**TO DO**.
Rewrite the material from its first line through the line containing "807.4], [0, 0, 1]] dist [0.000030, -0.005325]", changing "description" to "specification" and keeping everything else the same. Leave the pictures out of your answer.

**EXERCISE DATA**.

- Opening Delimiter -

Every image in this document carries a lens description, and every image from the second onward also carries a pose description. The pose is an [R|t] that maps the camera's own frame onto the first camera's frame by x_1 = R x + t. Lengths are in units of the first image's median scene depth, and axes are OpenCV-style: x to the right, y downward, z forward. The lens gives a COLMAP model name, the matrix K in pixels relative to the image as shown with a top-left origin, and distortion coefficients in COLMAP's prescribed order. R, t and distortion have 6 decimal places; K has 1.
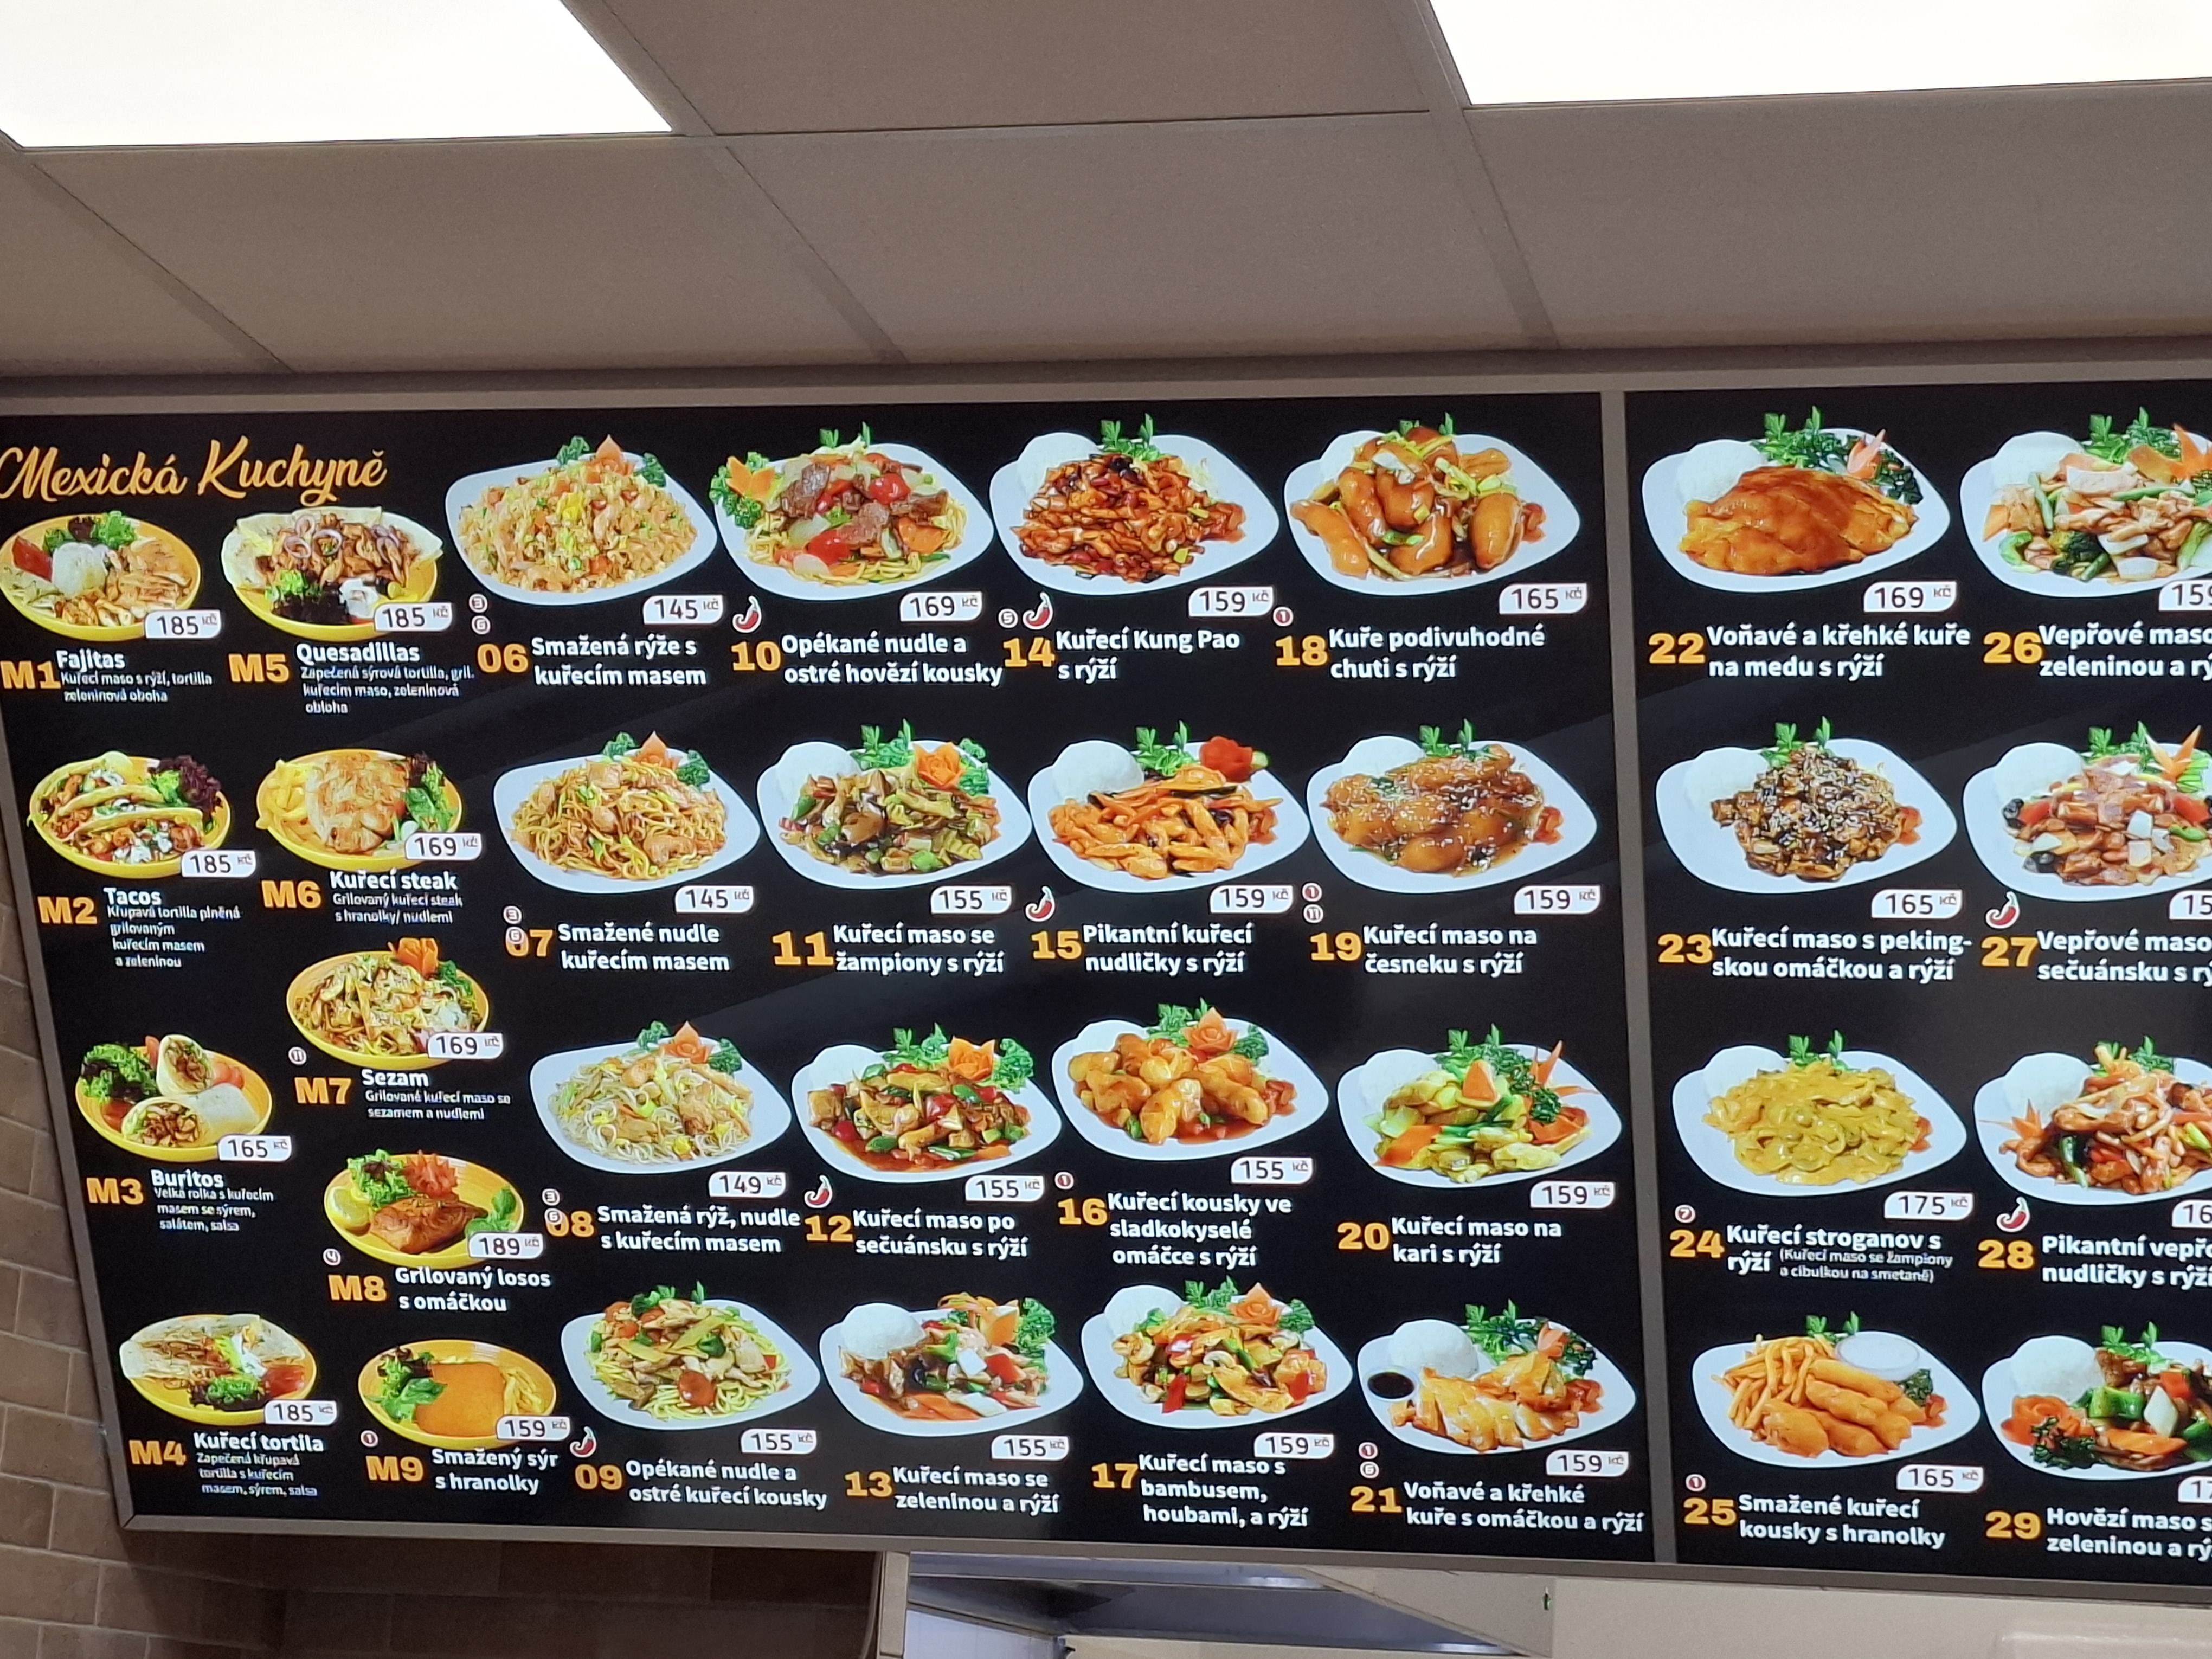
lens RADIAL K [[1474.8, 0, 1089.2], [0, 1474.8, 807.4], [0, 0, 1]] dist [0.000030, -0.005325]
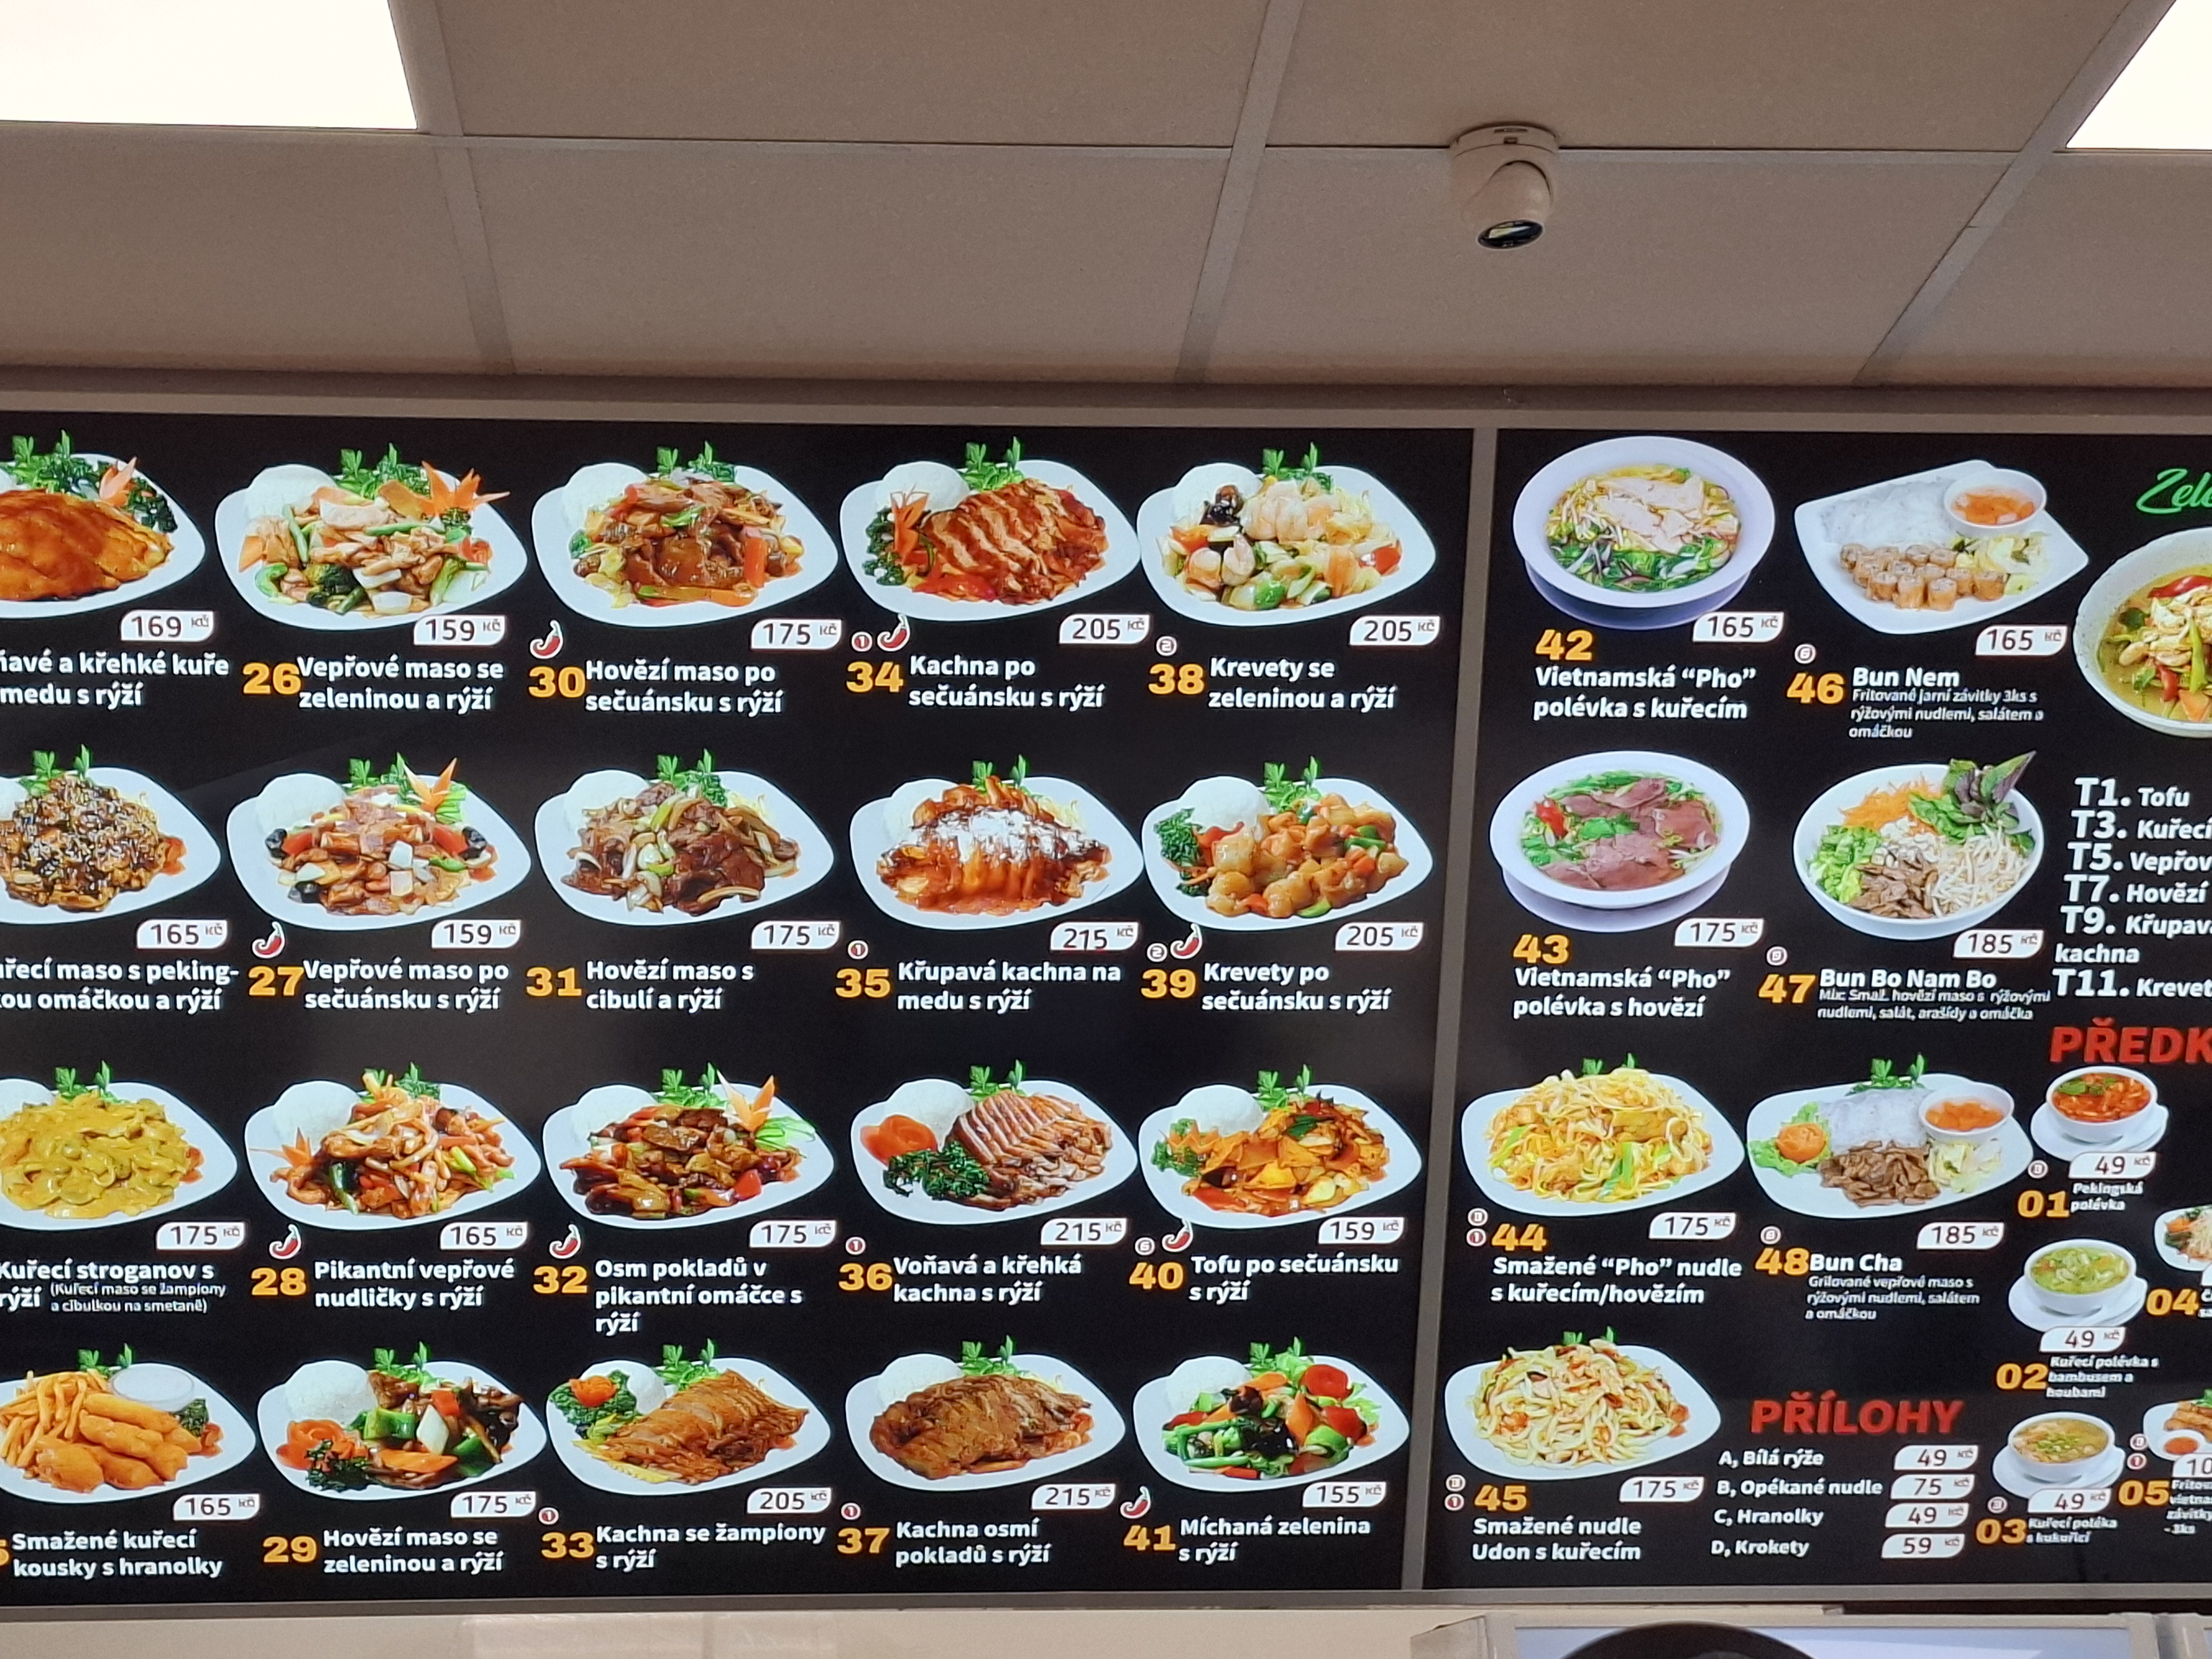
lens RADIAL K [[1474.8, 0, 1095.7], [0, 1474.8, 852.0], [0, 0, 1]] dist [0.000030, -0.005325]
pose [[0.989965, 0.002745, 0.141287, 1.032900], [-0.003442, 0.999983, 0.004692, 0.003101], [-0.141272, -0.005131, 0.989958, -0.074786]]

- Closing Delimiter -

**PROBLEM SOLUTION**.
Every image in this document carries a lens specification, and every image from the second onward also carries a pose specification. The pose is an [R|t] that maps the camera's own frame onto the first camera's frame by x_1 = R x + t. Lengths are in units of the first image's median scene depth, and axes are OpenCV-style: x to the right, y downward, z forward. The lens gives a COLMAP model name, the matrix K in pixels relative to the image as shown with a top-left origin, and distortion coefficients in COLMAP's prescribed order. R, t and distortion have 6 decimal places; K has 1.
lens RADIAL K [[1474.8, 0, 1089.2], [0, 1474.8, 807.4], [0, 0, 1]] dist [0.000030, -0.005325]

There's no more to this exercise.